» MATERIAL FOR THE TASK
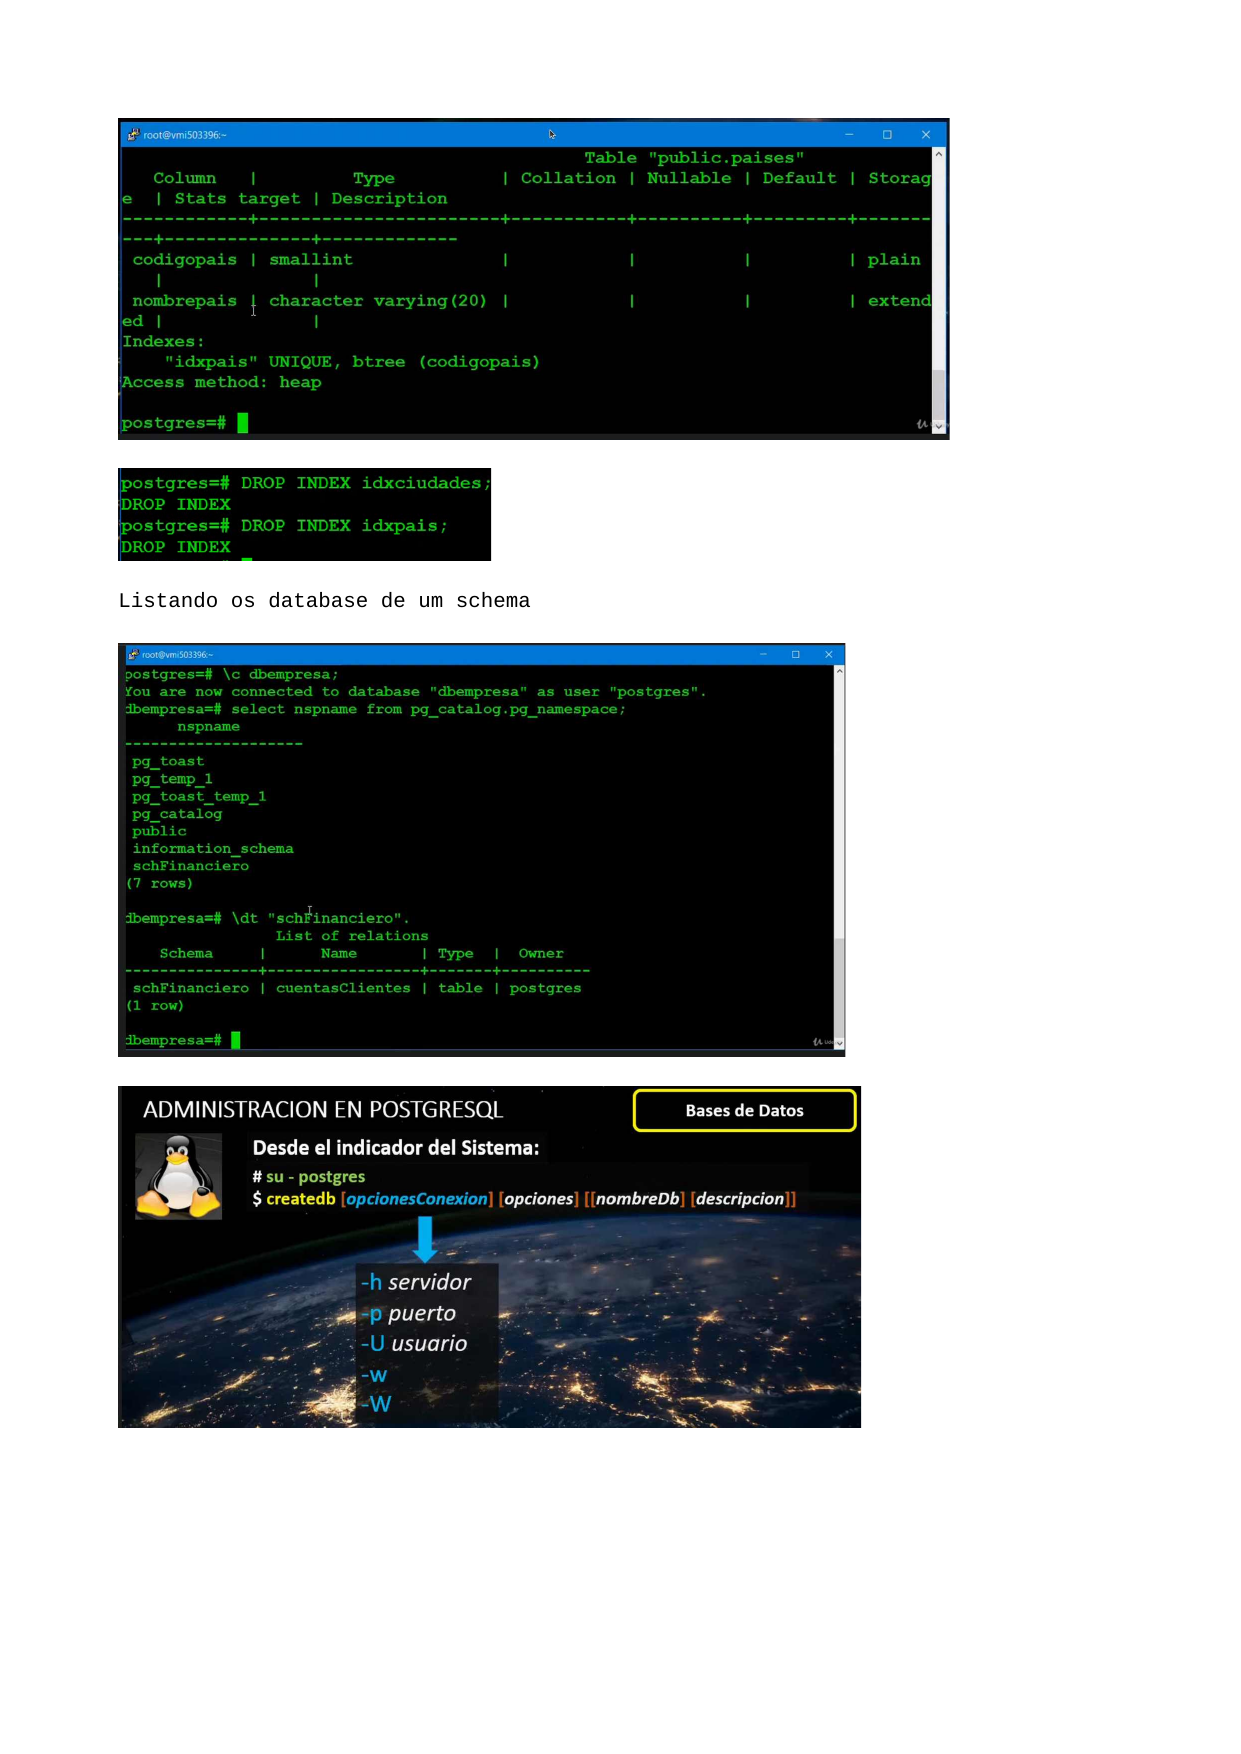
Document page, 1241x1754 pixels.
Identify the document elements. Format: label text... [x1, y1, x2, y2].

picture [118, 643, 846, 1057]
text Listando os database de um schema [118, 590, 1122, 614]
picture [118, 118, 950, 440]
picture [118, 1086, 862, 1428]
picture [118, 468, 492, 561]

» EXERCISE DETAILS
Update the material by replacing "Identify" with "Detect" and keeping everything else the same. Leave the pictures out of your answer.

» WRITTEN ANSWER
Document page, 1241x1754 pixels.
Detect the document elements. Format: label text... [x1, y1, x2, y2].

picture [118, 643, 846, 1057]
text Listando os database de um schema [118, 590, 1122, 614]
picture [118, 118, 950, 440]
picture [118, 1086, 862, 1428]
picture [118, 468, 492, 561]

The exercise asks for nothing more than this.